"some of them go flat after a few days."
There's a whole host of things to check.
Obviously, you have taken the cores out of the valves and looked at them under a magnifying glass to make sure they don't have grit or corrosion or that the rubber mating face hasn't deformed or perished. Also, even in warm weather, deflating the tyre can produce enough ice to hold the valve open, if the tyre are stored in the cold, that may last long enough to allow the tyre to deflate.
You have also waggled the valve. I had one that had cracked where the insert tube ends and teh rubber is thick. The tyre held pressure and even passed a 5 minute dip test. When waggled the air rushed out.
You have examined the tyre bead to ensure that you don't have a cut across the face and the bead hasn't been deformed (one of the risks using tyre tongs is that you can bend or deform the bead wires permanently.
You have checked that the wheels are actually round and that the rim faces haven't been bent after an accident. This can push the bead inwards far enough that it is sitting on the bead retainer lip, rather than in the groove.
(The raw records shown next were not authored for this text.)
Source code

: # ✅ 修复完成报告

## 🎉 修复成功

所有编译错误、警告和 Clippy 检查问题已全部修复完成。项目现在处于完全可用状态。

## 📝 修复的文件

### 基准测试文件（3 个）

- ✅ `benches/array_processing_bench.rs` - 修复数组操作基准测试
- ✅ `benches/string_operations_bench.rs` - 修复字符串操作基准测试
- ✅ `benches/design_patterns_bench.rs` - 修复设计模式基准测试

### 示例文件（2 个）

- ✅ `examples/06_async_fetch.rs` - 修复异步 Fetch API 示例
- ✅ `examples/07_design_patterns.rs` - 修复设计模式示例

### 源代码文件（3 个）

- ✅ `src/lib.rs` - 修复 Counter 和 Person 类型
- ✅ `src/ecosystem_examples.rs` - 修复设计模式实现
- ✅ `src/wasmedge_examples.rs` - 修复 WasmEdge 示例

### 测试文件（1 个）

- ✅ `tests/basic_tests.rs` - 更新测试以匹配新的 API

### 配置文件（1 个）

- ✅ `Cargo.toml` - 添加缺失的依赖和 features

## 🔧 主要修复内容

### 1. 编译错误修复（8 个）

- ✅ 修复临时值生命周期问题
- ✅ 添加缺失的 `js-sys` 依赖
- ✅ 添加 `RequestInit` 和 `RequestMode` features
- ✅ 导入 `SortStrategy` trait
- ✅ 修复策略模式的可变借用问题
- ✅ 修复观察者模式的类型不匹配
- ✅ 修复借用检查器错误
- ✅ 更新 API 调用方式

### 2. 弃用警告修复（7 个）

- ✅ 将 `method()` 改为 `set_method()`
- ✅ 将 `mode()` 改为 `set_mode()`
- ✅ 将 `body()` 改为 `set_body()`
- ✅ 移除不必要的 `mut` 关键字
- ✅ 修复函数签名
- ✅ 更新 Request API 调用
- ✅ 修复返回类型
If you have bead retainer screws, then the O rings are in good condition
and you have done a dip test on the tyre/ rim.
Obviously you have swapped a tyre that stays inflated on one rim with a deflating tyre. If the 'good' tyre deflates, it's a rim problem, If the 'bad' tyre deflates on the good rim, it's a tyre problem.
If you still can't find a problem then its possible the aluminium rim is actually porous to the air, but normally that rim would always have slowly gone flat. If the rate of deflation is slow (several days) then it doesn't matter, so long as the tyre remains inflated for the race.
Or get a new tyre / new rim as appropriate.